The recent AWS re:Invent 2023 event was, unsurprisingly, dominated by AI and machine learning, with the company unveiling a host of new products and updated services aimed at helping customers get the most out of the nascent technology.
Amazon Web Services (AWS) likes to say it was heavily invested in AI before the current hype blew up, but unlike many others, it can actually deliver on its promises, with the likes of Amazon Q and Bedrock laying the foundation for enterprises across the world to realise the potential of AI in their business.
To find out more, I spoke to Swami Sivasubramanian, the company’s Vice President of Data and AI – and the man in charge of making sure AWS’ AI promises deliver in the real world.
Generative AI “fascination”
“All of us have been fascinated by generative AI, but when we play with these chatbots, we have to say, OK – what does this mean for my business, how can I put it to value, either to create new customer experiences, or automate internal processes,” Sivasubramanian tells us.
He remarks that AWS is “unique in that we innovate on every layer of the stack”, with the company working not just on the infrastructure needed for AI via its new GPU instances, Graviton4 and Trainium2 chips and more, but also across the software and building layers.
Sivasubramanian had a big part to play at re:Invent 2023: delivering the second-day keynote speech. Over the course of two hours, he expanded on the reasoning behind AWS’ AI push, whilst also revealing more on its plans and new products.
A major theme of his keynote was the “symbiotic relationship” between humans, data and AI, particularly emphasising the importance of human input in AI models going forward.
“The most important thing you’ll see is the differentiators as people really move from hype cycle to hype cycle is how you incorporate humans in the loop to make these models work for particular use cases.”
“Any Gen AI app, at the end of the day, is not just about sending prompts to the models,” he notes, “at the end of the day, we as humans are the ones creating these ideas!”
Sivasubramanian describes this relationship as one of “intelligence augmentation”, where humans maintain a vital part in helping AI models learn and grow, with developers playing an absolutely key role.
“This is an exciting time,” he says, “the abstractions are getting higher, which means that when we move from programming with assembly language to C, and from C to Java, we were able to actually get more builders being able to build these applications.”
“Establishing who can build innovative applications is really going to open up more folks to be able to build…(and) exposing these kinds of interfaces and interactions is really going to enable new kinds of developers as well.”

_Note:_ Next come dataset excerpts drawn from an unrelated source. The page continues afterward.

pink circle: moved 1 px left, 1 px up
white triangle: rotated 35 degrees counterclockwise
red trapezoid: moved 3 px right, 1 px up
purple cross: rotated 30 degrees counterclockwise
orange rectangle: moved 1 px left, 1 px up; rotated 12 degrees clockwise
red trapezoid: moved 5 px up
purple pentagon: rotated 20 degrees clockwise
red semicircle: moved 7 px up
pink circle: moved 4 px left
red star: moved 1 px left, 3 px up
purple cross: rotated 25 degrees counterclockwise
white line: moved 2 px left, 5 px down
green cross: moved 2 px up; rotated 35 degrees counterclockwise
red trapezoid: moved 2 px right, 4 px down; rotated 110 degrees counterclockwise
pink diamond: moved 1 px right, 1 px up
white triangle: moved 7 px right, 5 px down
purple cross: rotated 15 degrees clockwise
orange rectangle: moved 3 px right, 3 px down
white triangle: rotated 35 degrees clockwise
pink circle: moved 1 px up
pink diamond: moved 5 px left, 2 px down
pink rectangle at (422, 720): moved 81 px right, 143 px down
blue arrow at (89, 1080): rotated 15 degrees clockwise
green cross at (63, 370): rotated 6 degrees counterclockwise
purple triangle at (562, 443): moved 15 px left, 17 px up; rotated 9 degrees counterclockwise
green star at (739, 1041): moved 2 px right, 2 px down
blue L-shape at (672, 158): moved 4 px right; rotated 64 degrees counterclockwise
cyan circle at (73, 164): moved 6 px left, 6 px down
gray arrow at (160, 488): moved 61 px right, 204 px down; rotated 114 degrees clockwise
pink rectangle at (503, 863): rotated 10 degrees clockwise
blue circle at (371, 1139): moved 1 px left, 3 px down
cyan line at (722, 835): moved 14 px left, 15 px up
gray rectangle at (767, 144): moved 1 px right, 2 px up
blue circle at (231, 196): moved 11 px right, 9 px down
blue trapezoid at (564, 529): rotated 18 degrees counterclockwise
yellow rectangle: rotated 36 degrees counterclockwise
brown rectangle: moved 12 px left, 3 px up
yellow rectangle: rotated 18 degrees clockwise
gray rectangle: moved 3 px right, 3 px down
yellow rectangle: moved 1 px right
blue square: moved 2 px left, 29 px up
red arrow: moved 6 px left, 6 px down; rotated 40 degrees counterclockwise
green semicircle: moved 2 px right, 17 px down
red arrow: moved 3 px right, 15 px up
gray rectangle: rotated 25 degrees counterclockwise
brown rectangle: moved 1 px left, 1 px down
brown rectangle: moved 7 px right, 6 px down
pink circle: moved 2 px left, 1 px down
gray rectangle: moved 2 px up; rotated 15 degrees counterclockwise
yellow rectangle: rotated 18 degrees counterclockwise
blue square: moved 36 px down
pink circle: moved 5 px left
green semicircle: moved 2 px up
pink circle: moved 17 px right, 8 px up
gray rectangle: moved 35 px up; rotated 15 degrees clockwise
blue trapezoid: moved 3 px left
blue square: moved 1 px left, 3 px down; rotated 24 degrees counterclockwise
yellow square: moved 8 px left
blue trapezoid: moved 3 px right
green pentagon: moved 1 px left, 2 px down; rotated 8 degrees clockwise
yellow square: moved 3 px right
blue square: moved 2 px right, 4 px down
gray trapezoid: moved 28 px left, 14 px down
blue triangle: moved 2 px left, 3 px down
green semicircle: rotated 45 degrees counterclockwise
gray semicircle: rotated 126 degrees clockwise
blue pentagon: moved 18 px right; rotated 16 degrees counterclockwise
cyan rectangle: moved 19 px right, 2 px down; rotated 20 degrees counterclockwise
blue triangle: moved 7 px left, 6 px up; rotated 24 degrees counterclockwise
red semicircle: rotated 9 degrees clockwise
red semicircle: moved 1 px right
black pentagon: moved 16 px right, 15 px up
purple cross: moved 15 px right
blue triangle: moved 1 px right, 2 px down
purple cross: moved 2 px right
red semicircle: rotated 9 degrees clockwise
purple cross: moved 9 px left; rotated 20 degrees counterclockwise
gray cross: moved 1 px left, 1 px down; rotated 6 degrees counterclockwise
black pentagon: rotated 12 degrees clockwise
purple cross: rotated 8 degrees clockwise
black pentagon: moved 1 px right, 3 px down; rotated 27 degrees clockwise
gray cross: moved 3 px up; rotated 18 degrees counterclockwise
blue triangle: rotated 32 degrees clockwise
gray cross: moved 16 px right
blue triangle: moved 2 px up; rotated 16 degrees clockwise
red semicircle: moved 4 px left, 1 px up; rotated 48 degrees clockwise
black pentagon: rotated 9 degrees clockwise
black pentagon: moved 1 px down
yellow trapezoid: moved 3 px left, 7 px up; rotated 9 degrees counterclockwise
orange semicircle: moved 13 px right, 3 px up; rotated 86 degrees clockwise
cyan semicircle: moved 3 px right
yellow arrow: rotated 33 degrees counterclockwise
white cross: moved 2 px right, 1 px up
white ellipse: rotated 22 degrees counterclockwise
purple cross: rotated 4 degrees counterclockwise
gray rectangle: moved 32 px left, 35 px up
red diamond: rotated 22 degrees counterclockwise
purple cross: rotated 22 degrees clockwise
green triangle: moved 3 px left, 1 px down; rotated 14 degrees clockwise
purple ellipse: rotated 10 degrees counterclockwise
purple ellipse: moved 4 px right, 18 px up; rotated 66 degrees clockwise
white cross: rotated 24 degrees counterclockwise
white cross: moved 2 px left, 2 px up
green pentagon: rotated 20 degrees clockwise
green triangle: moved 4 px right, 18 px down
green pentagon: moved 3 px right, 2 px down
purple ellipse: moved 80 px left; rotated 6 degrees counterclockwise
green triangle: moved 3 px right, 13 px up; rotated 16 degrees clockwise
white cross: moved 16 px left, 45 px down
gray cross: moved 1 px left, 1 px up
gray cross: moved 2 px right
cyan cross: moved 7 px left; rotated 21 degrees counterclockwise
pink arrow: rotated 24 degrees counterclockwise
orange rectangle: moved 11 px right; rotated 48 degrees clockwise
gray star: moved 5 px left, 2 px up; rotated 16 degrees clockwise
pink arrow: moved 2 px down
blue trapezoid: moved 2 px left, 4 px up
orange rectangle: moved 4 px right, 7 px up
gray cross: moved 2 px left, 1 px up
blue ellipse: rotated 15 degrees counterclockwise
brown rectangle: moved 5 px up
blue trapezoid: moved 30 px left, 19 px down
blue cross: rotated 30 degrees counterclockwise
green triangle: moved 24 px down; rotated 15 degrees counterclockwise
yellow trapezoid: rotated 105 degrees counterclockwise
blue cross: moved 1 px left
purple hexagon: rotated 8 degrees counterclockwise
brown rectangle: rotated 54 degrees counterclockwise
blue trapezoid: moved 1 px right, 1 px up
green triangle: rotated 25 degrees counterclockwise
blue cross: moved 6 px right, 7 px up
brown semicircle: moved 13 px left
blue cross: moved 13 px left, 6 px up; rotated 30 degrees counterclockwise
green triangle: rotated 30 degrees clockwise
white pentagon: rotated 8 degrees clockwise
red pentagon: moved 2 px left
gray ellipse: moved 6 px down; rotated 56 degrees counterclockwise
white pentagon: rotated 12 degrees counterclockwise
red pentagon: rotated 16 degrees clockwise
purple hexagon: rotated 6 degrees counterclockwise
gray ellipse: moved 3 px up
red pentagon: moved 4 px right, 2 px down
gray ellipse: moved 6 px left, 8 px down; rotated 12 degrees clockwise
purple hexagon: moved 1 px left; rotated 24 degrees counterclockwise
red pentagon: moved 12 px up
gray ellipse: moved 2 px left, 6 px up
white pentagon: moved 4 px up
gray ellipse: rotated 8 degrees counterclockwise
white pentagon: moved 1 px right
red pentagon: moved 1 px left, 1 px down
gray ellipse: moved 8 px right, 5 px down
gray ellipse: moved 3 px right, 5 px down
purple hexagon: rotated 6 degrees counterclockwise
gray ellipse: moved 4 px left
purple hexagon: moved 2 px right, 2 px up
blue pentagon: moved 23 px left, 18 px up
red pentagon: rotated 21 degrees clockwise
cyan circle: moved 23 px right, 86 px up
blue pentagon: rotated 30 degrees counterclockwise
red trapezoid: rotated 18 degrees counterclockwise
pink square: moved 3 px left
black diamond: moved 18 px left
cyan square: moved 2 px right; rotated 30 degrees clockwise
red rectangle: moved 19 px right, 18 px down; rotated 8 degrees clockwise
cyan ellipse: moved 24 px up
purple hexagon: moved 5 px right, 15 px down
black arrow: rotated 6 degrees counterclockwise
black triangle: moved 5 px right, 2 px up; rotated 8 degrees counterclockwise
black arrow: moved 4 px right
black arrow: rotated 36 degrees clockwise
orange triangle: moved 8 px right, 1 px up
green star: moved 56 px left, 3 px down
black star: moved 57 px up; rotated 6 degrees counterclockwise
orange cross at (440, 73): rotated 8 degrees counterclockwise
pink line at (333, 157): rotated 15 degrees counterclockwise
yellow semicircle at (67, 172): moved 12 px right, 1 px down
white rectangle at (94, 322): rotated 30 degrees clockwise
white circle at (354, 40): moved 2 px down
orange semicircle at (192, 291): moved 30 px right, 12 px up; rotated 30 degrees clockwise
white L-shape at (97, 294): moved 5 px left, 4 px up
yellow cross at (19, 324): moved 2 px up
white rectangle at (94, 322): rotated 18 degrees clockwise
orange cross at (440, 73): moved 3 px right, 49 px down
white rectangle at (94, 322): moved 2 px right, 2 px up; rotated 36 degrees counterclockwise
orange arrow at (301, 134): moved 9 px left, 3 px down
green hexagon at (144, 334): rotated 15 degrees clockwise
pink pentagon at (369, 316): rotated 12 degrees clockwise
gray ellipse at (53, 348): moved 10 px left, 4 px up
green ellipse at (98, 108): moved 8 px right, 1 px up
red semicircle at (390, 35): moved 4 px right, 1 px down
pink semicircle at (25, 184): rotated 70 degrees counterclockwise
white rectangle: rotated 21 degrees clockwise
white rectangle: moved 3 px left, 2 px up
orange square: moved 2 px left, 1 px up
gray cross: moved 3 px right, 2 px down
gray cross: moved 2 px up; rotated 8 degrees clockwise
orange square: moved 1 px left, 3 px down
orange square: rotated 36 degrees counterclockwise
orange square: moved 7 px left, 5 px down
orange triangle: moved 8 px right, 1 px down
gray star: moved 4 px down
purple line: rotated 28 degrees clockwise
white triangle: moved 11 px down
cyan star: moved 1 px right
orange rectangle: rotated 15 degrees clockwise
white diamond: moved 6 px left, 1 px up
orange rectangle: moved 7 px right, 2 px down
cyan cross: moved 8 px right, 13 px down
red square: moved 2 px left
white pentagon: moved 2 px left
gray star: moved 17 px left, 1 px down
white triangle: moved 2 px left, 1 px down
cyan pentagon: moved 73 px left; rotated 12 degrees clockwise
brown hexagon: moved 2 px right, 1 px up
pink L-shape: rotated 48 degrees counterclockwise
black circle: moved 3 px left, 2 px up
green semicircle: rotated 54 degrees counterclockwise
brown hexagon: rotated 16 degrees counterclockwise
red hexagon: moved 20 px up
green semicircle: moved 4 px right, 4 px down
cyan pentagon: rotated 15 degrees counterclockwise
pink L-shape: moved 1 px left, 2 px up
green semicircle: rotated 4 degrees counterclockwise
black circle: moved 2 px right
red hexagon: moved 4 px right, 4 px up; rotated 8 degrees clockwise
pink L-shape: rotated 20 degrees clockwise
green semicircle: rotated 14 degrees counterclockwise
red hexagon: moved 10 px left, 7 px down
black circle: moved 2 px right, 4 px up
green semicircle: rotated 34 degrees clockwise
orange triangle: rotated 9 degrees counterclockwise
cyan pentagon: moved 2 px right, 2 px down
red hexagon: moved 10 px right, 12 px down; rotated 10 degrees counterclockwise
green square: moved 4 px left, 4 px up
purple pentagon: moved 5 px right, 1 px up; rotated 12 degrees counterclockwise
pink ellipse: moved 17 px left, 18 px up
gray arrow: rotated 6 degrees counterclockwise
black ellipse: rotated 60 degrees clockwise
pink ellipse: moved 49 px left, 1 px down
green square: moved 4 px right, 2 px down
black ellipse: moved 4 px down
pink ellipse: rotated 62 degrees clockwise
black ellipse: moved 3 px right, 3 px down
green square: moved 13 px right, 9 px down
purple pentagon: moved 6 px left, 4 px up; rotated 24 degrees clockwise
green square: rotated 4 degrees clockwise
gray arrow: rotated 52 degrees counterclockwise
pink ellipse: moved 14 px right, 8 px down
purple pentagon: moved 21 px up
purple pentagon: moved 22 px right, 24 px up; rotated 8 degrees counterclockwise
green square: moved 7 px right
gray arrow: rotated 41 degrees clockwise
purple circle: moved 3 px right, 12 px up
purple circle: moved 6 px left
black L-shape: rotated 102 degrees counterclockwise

But this expansion and development also needs to be linked to making sure the right use cases are being found for generative AI.
“While the fascination (for generative AI) still exists, some are still trying to connect the dots from their business needs to customer needs,” Sivasubramanian warns.
He highlights that many customers are now realizing often that one AI model won’t rule over all, and are instead now looking for more customization without the pressure of being locked into a single provider – something AWS looks to provide with its Bedrock platform.
“We were the first cloud company to come out and say, ‘hey, you want the right tool for the right job?’ which is playing out really well with enterprises,” he noted.
2023 has undoubtedly been the year that saw generative AI hit the mainstream, but, for many businesses, working out how to utilize it best is still tricky – and AWS is no different, Sivasubramanian says.
“What’s happening with gen AI is very similar to what happened with the start of AWS […] there’s a huge amount of demand on people who want to build their own models, to a huge amount of companies who want to actually leverage these models, built in and customize them to do various applications.”
“It’s not a challenge, but an exciting opportunity for us to enable our customer success with these innovations – and we’re off to a great start! We want to make sure these customers are successful for years to come, the same way they have been on AWS.”
“This truly is a golden era of machine learning right now, and there is a true symbiosis between these three (data, AI and humans) […] and they need to come together for all of these to continue to form and flourish.”